Human immunodeficiency virus (HIV) Env-induced fusion is highly temperature dependent. When effector and target cells were coincubated at 37°C, there was a kinetic delay before fusion commenced. When effector and target cells were coincubated for varied times at 23°C, a temperature that does not permit fusion, a temperature-arrested stage was created.
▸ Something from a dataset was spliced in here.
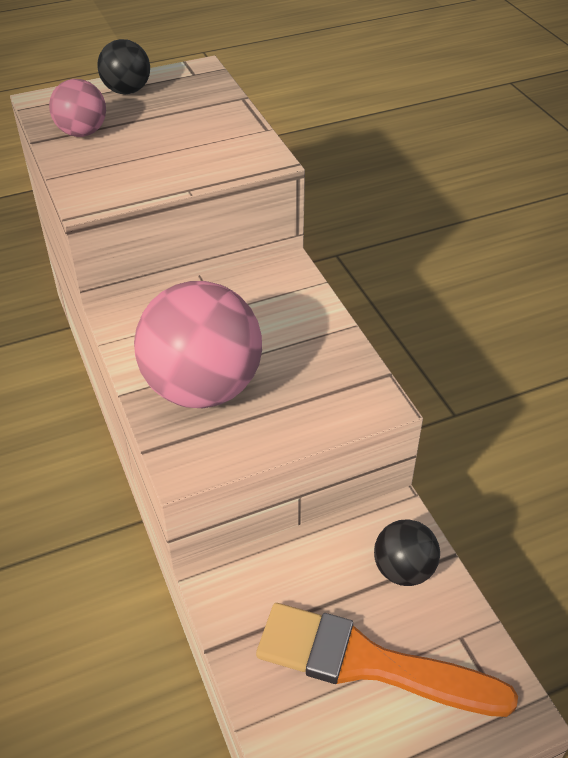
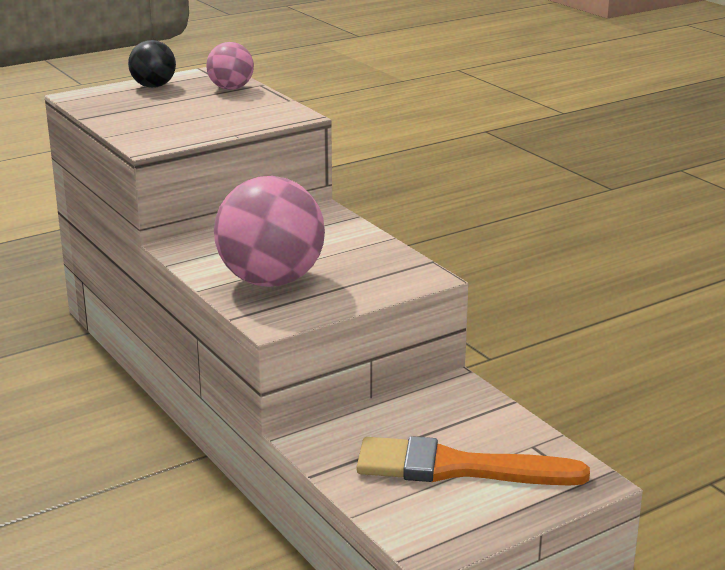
camera: 10 degrees left, 20 degrees down
pink ball [49,79,106,137] -> pink ball moved to [206,42,254,90]
black ball [374,519,440,586] -> none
Raising temperature to 37°C from the 23°C intermediate eliminated the kinetic delay. Inhibitors (T22, AMD3100, and Sch-C) that block fusion by binding chemokine receptors were added after creating the intermediate so as to assess the extent of engagement between gp120 and chemokine receptors at that stage. For both CXCR4 and CCR5 as coreceptors, increasingly long times of coincubation at 23°C reduced the efficacy of the coreceptor-binding inhibitors in blocking fusion. This implies that an increasing number of ternary Env/CD4/coreceptor complexes form over time at 23°C. It also shows that ternary complex formation has a lower temperature threshold than the downstream steps that include Env folding into a six-helix bundle; this provides an experimental means to separate coreceptor binding by gp120 from the subsequent refolding of gp41 into a six-helix bundle structure. As the time of cell coincubation at 23°C was prolonged, more cells quickly fused upon the raising of the temperature to 37°C, and the increase quantitatively correlated with the greater percentage of fusion that was resistant to drugs. Therefore the pronounced kinetic delay in HIV Env-induced fusion is caused predominantly by the time needed for ternary complexes to form.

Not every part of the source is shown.